The performances are all around very good, and to my satisfaction felt like honest portrayals of the Indigenous peoples of Canada. And the fact that a movie like this exists, featuring a majority-Indigenous cast in a bloody, gory zombie film, is very exciting for the ever growing presence of Indigenous peoples in cinema.
This film also offered a ton of blood and gore, which starts I'd say not even 10 minutes into the film. No time is wasted getting to all of the gory fun stuff, but it doesn't forget about its characters, managing to create relationships which I became invested in. I would say I think the handling of some critical moments of emotion could have been handled with a little more power, but with that said, the tone of this film is fairly lighthearted at times despite its core message (this is not to say the film is lighthearted). And I should also add, the gore effects are all awesome. Lots of practical work done, and so much of it is very creative and inventive. I had a blast during these scenes, and there are more than enough of them.
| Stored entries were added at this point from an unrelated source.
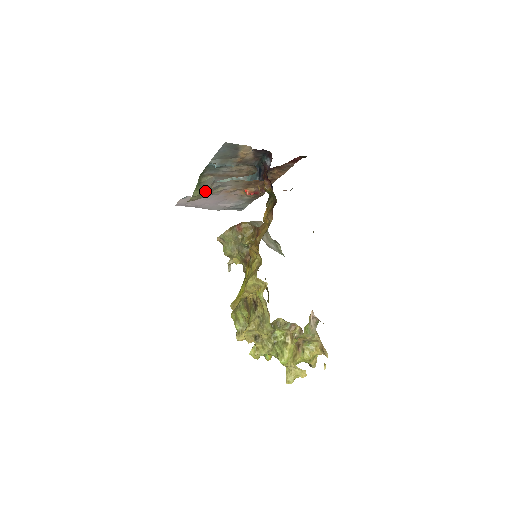
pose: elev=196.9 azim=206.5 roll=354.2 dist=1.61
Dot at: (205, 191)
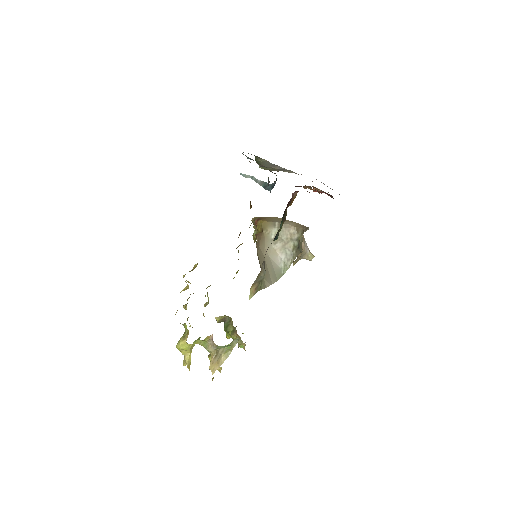
Dot at: (271, 169)
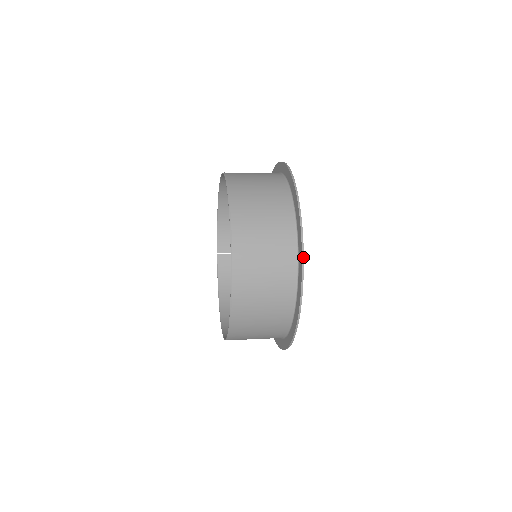
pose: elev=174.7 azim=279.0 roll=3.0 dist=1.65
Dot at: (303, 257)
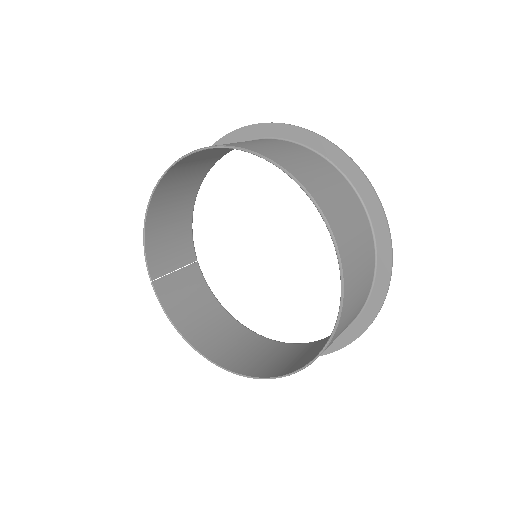
Dot at: (388, 224)
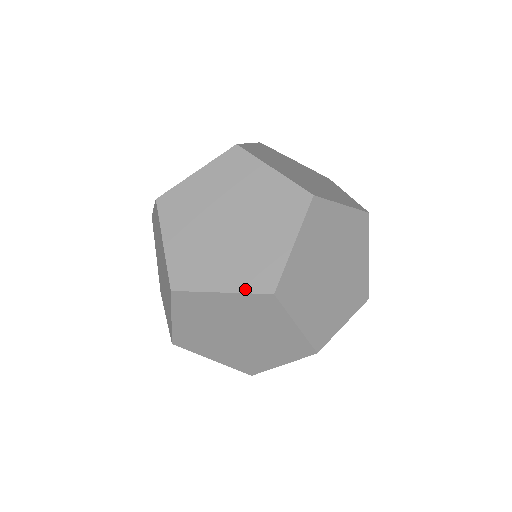
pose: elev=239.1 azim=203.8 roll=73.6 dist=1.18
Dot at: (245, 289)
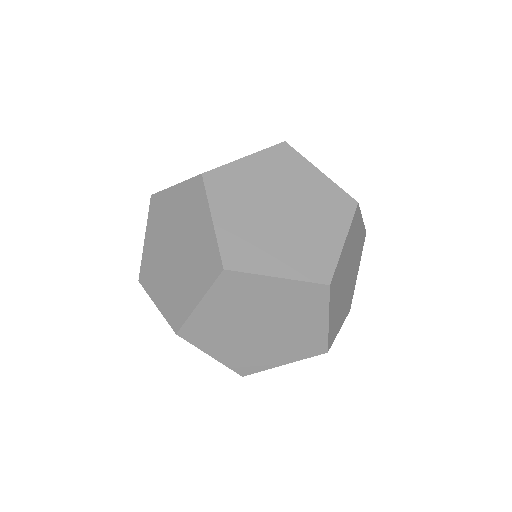
Dot at: (189, 179)
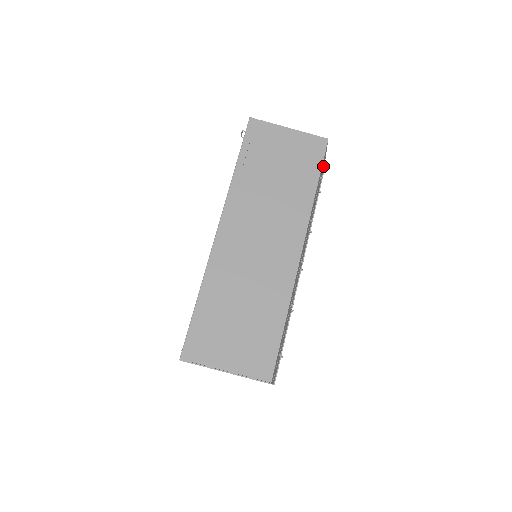
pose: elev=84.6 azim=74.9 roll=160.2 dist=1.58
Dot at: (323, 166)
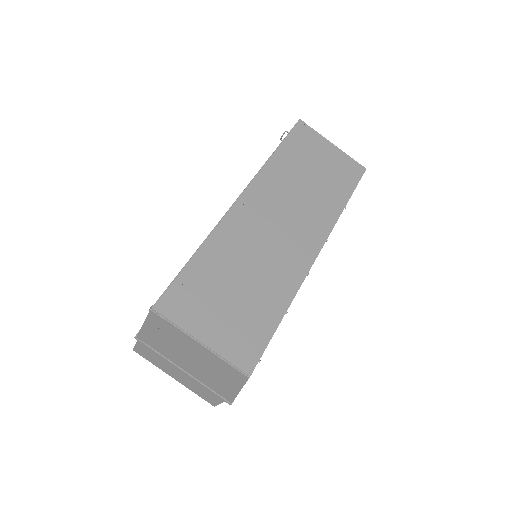
Dot at: occluded
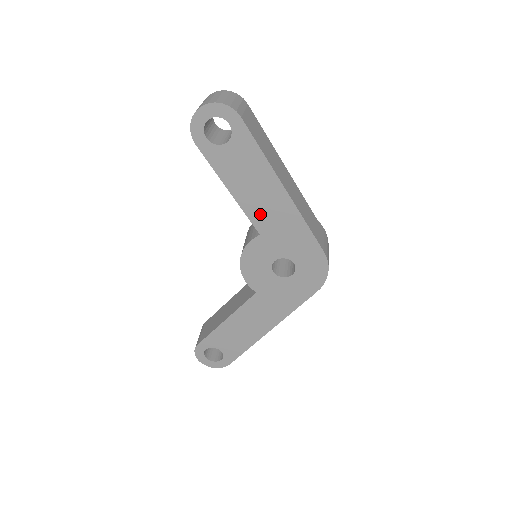
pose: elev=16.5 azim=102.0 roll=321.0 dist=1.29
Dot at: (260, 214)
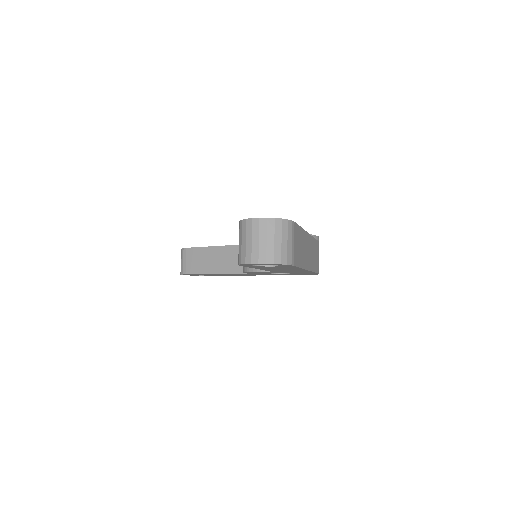
Dot at: occluded
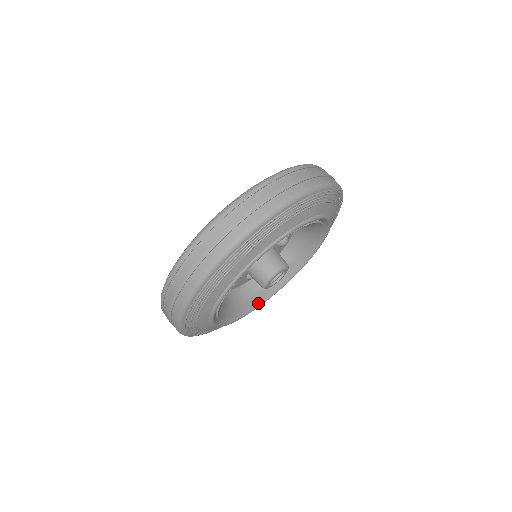
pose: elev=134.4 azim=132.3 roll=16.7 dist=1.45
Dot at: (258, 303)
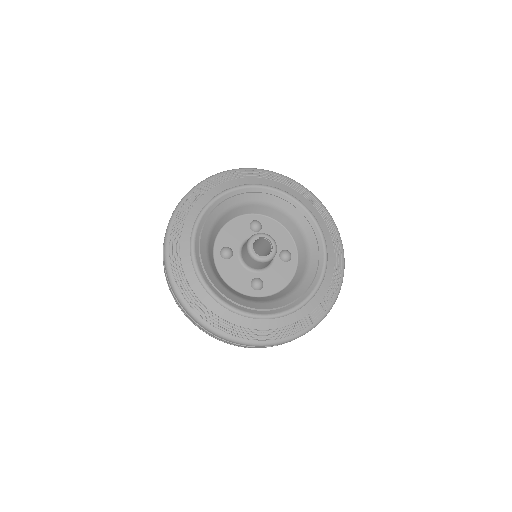
Dot at: (263, 312)
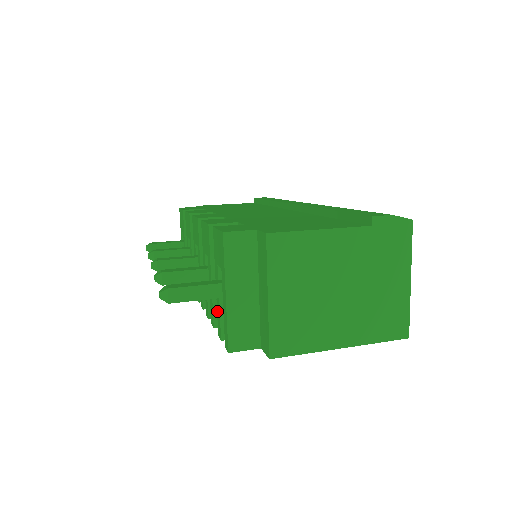
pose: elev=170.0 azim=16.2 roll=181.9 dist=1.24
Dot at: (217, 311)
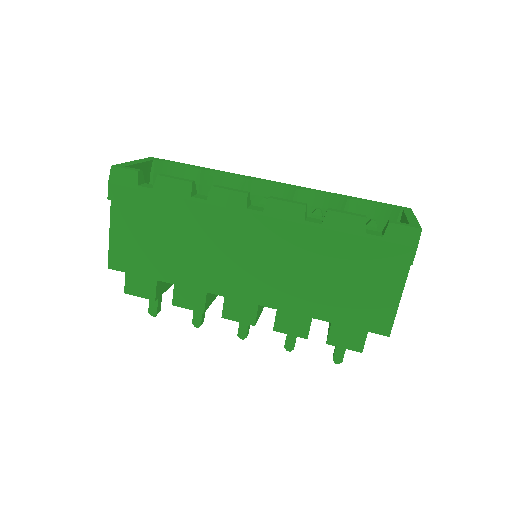
Dot at: occluded
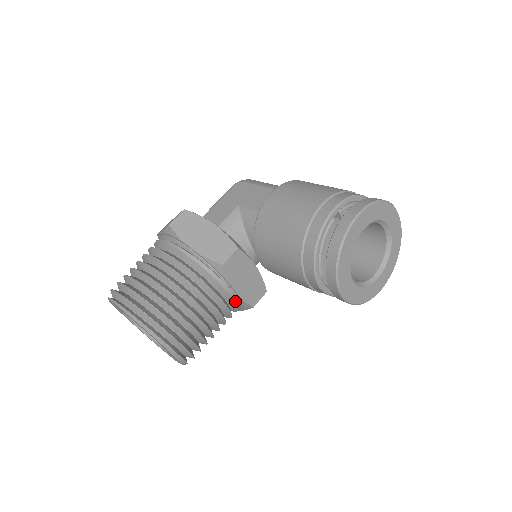
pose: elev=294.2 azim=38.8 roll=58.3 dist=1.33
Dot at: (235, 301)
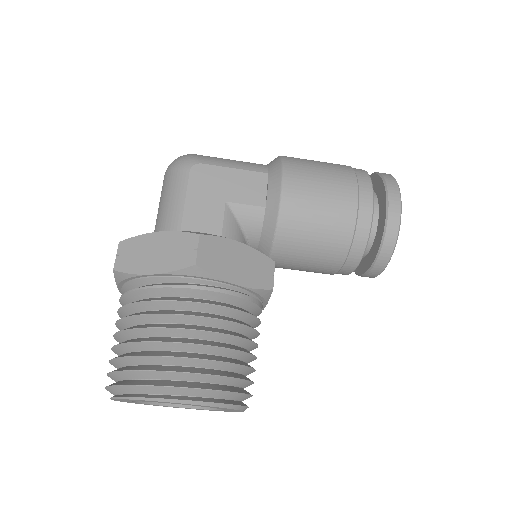
Dot at: occluded
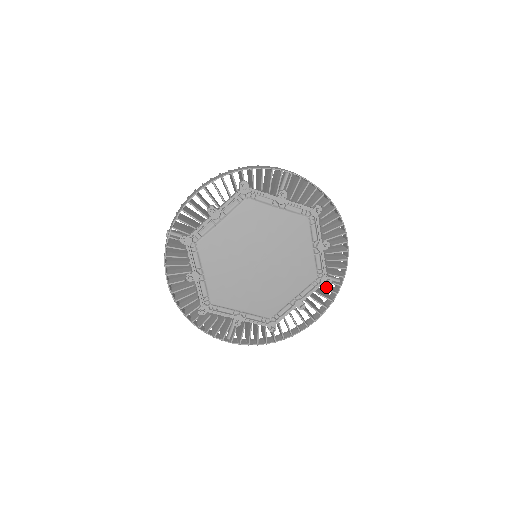
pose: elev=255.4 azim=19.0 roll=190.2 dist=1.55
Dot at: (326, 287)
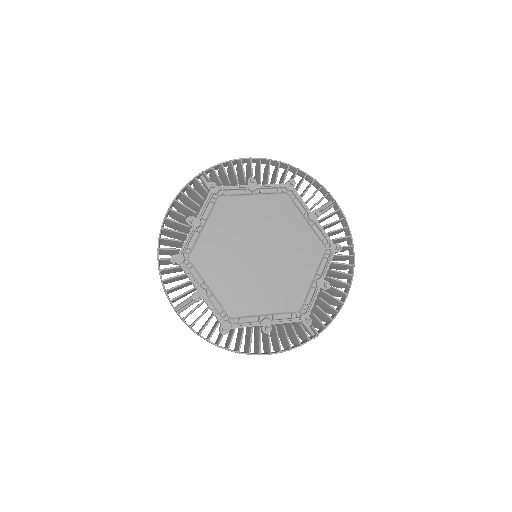
Dot at: (302, 326)
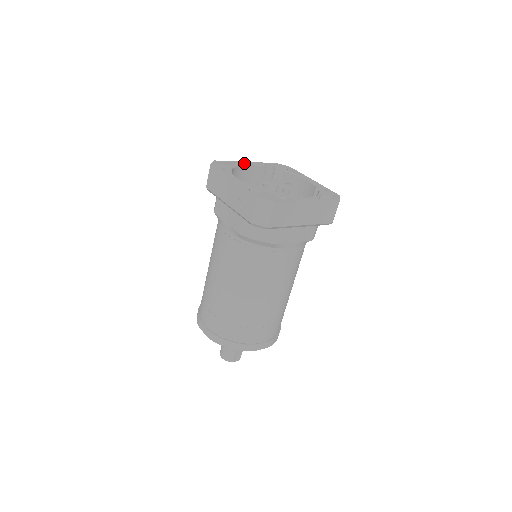
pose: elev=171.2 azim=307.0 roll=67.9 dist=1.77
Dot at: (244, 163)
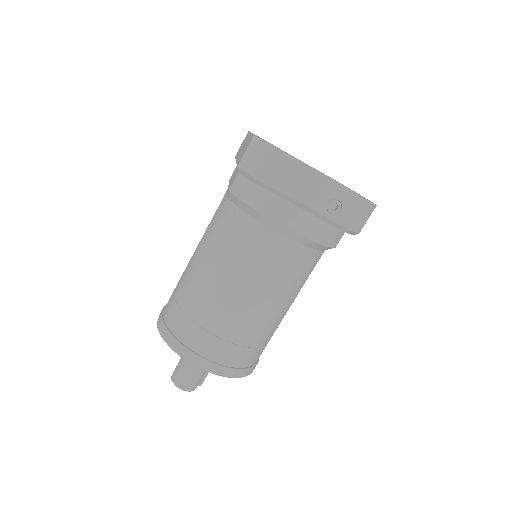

I could go on about the minimal, but very good musical score, which builds a tension of eeriness, and at times reminds you that this is in fact an indigenous film. The cinematography is also very good for a Canadian production, with most of the lighting and blocking feeling very expensive and consistent. Some aerial shots even reminded me of the intro to Kubrick's 'The Shining' in which a camera hauntingly looms over the Torrance car.
I enjoyed this film, and it offers a lot of quality effects, passion, and entertainment to be had. Not to mention it manages to leave us with an important, optimistic look towards the future relationship between the Indigenous peoples of Canada and the non-indigenous (English) peoples of Canada, a message that needs to be in the minds of every Canadian today and so forth.
If you get the chance to see this film, do see it, and pay for a ticket if you have the option, because there's no telling how much box office success a film like this will attain, and it deserves more than it may very well get.